** Opening DATASET block **

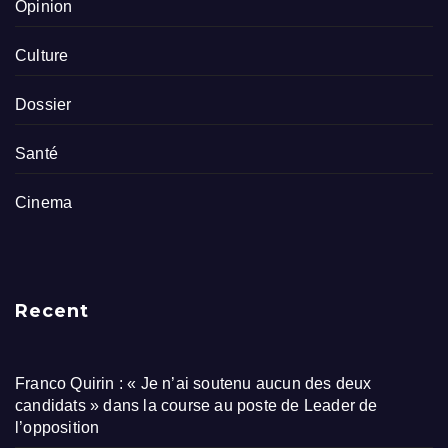
Opinion
Culture
Dossier
Santé
Cinema
Recent
Franco Quirin : « Je n’ai soutenu aucun des deux
candidats » dans la course au poste de Leader de
l’opposition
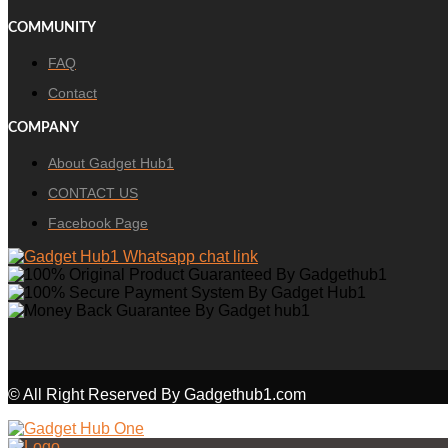
COMMUNITY
FAQ
Contact
COMPANY
About Gadget Hub1
CONTACT US
Facebook Page
© All Right Reserved By Gadgethub1.com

** Closing DATASET block **

### ASSIGNED TASK
Transcribe all entries above exactly. Omit the pictures.

### THE COMPLETED TASK
Opinion
Culture
Dossier
Santé
Cinema
Recent
Franco Quirin : « Je n’ai soutenu aucun des deux
candidats » dans la course au poste de Leader de
l’opposition
COMMUNITY
FAQ
Contact
COMPANY
About Gadget Hub1
CONTACT US
Facebook Page
© All Right Reserved By Gadgethub1.com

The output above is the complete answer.